--- Stated exercise ---
Rewrite every line of the listing below as a JSON list of strings, one string per line, with blank lines dropped. Leave the pictures out of your answer.

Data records
·····

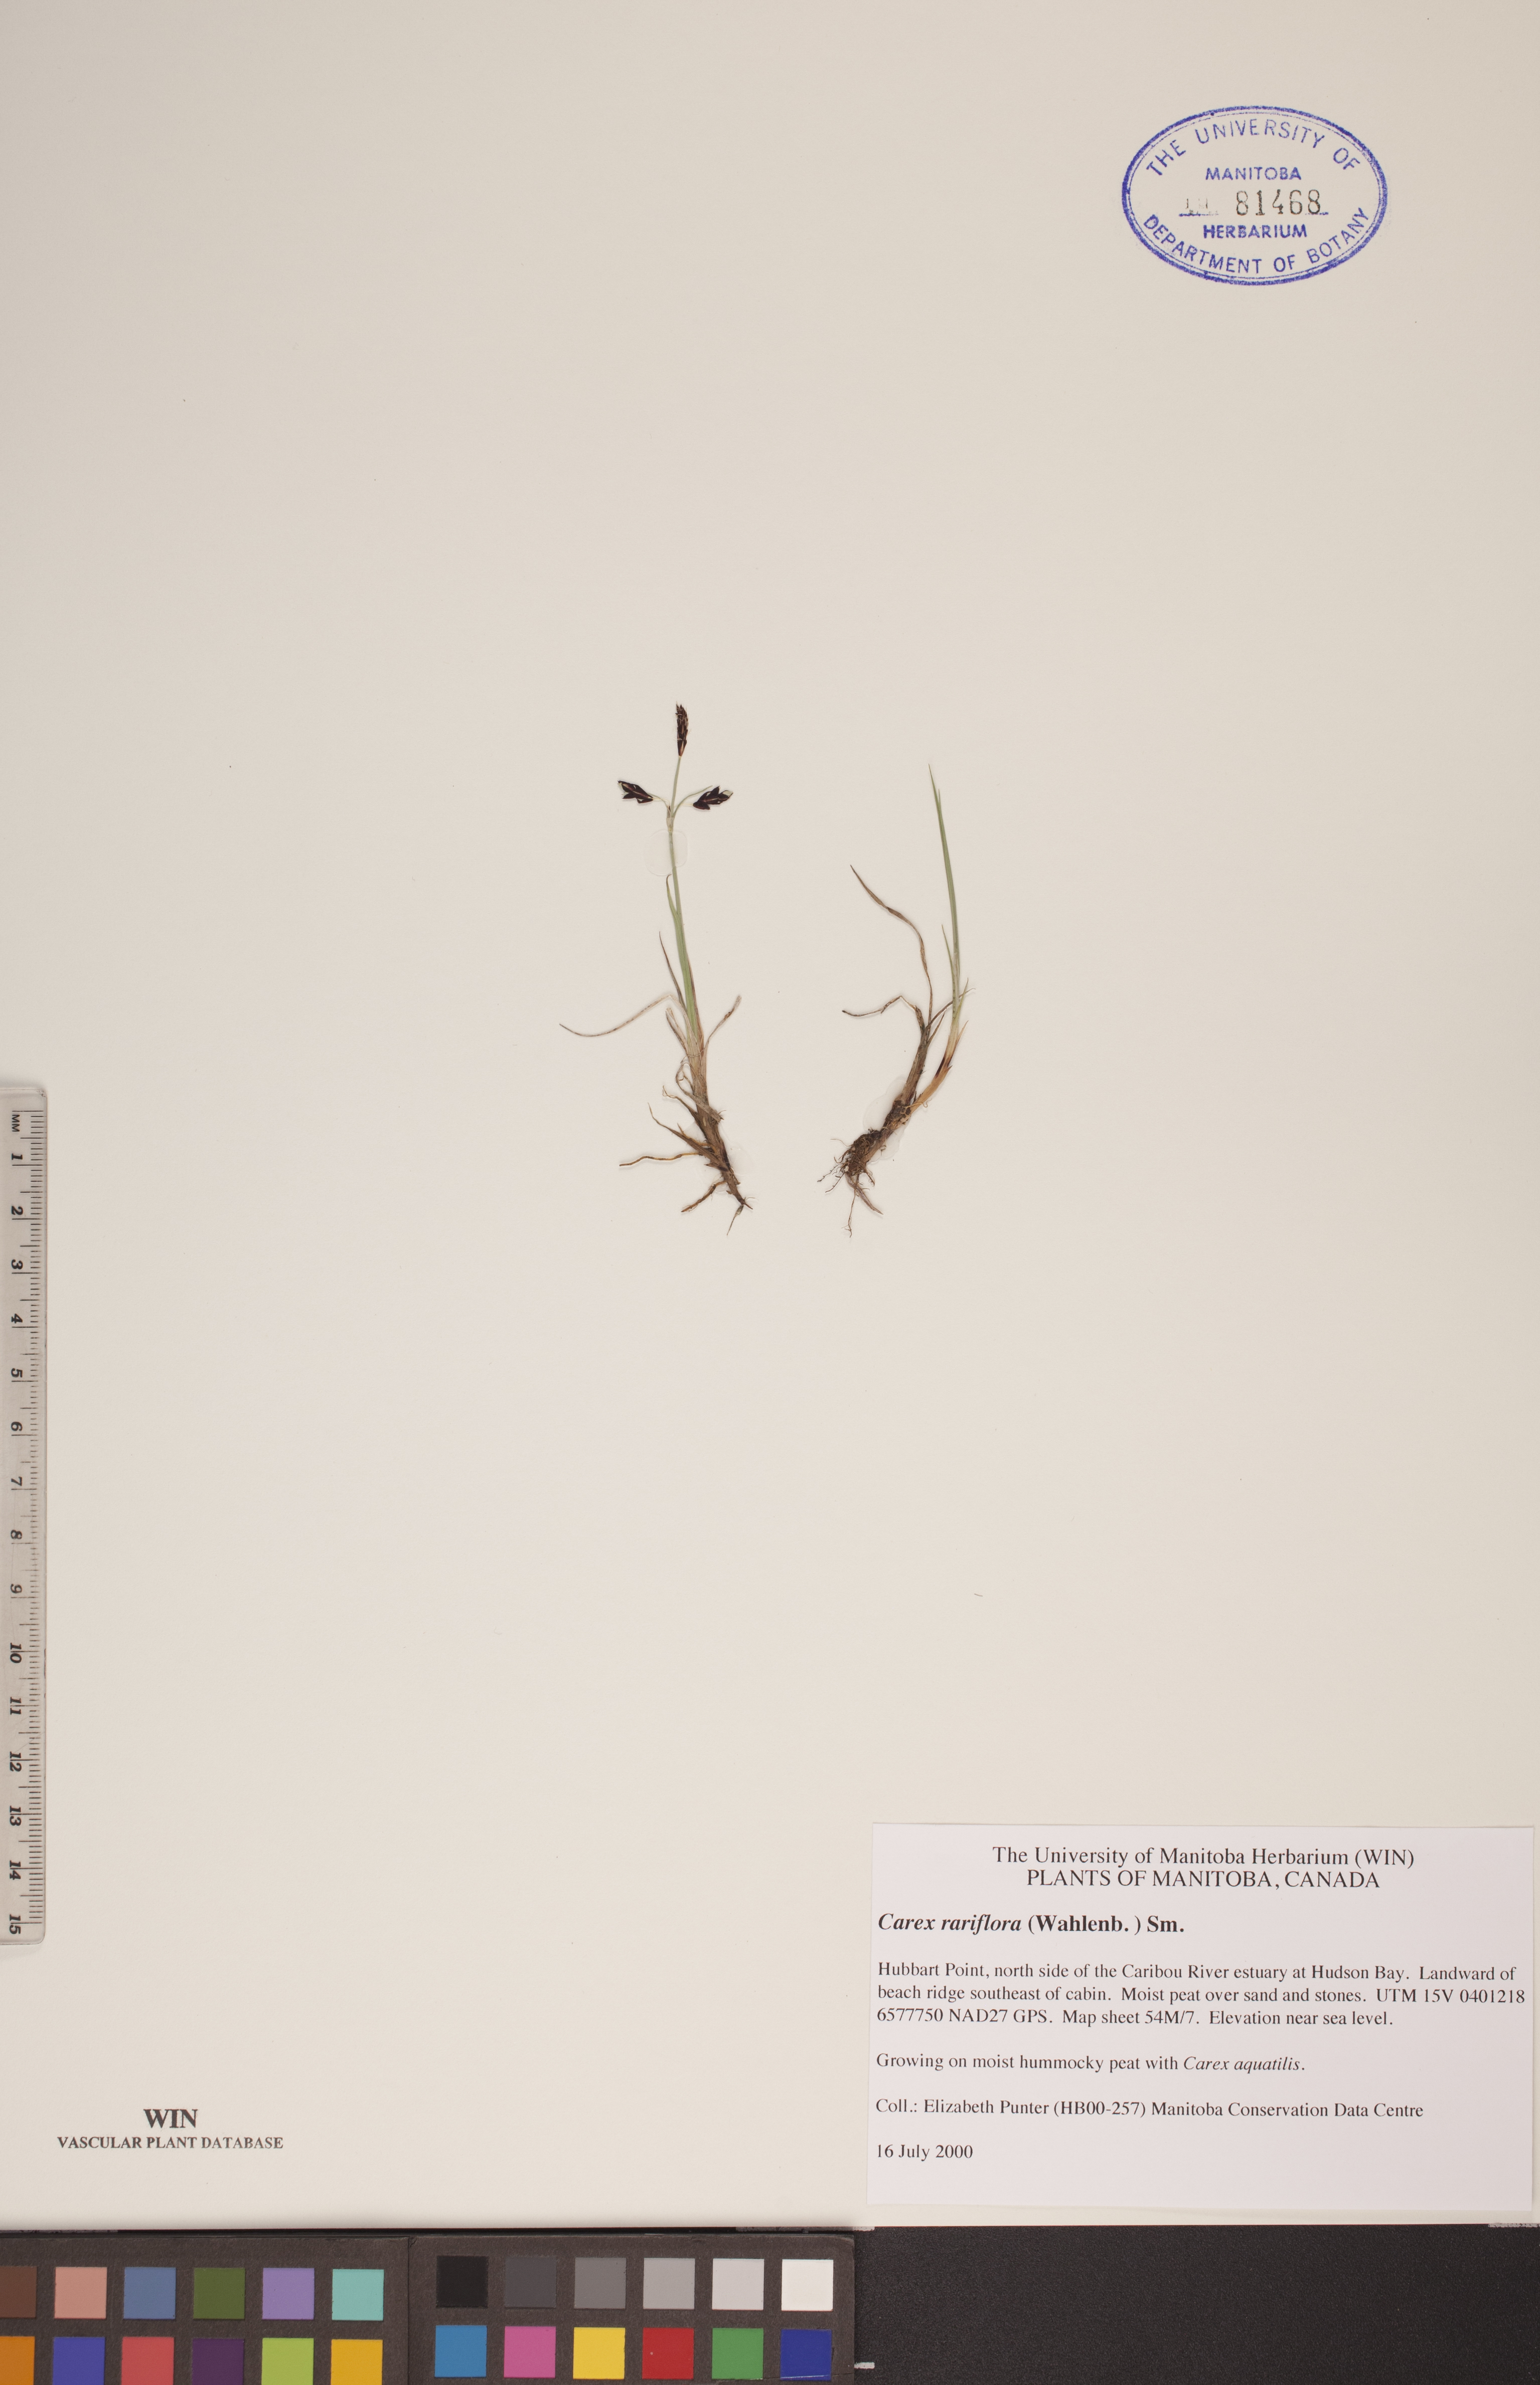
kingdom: Plantae
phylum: Tracheophyta
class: Liliopsida
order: Poales
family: Cyperaceae
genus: Carex
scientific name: Carex rariflora
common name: Loose-flowered alpine sedge
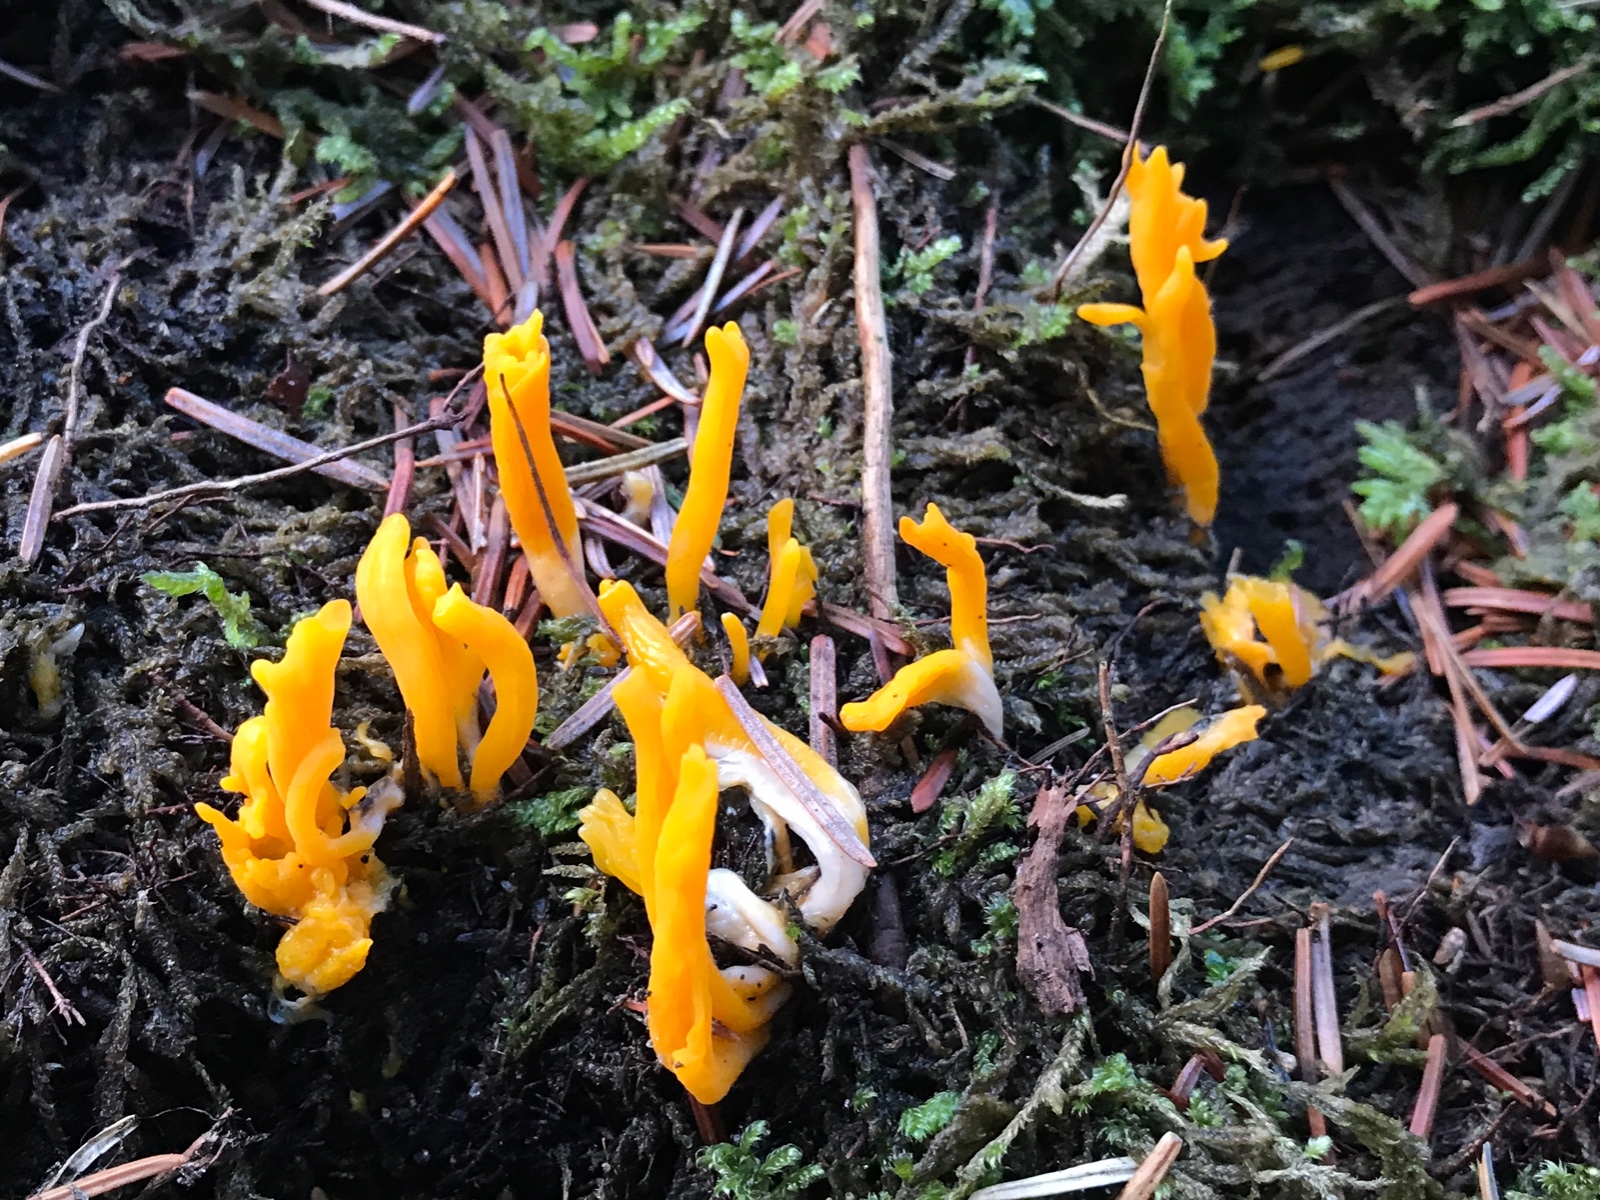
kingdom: Fungi
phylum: Basidiomycota
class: Dacrymycetes
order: Dacrymycetales
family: Dacrymycetaceae
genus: Calocera
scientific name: Calocera viscosa
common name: almindelig guldgaffel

·····

--- Reply ---
[
  "kingdom: Plantae",
  "phylum: Tracheophyta",
  "class: Liliopsida",
  "order: Poales",
  "family: Cyperaceae",
  "genus: Carex",
  "scientific name: Carex rariflora",
  "common name: Loose-flowered alpine sedge",
  "kingdom: Fungi",
  "phylum: Basidiomycota",
  "class: Dacrymycetes",
  "order: Dacrymycetales",
  "family: Dacrymycetaceae",
  "genus: Calocera",
  "scientific name: Calocera viscosa",
  "common name: almindelig guldgaffel"
]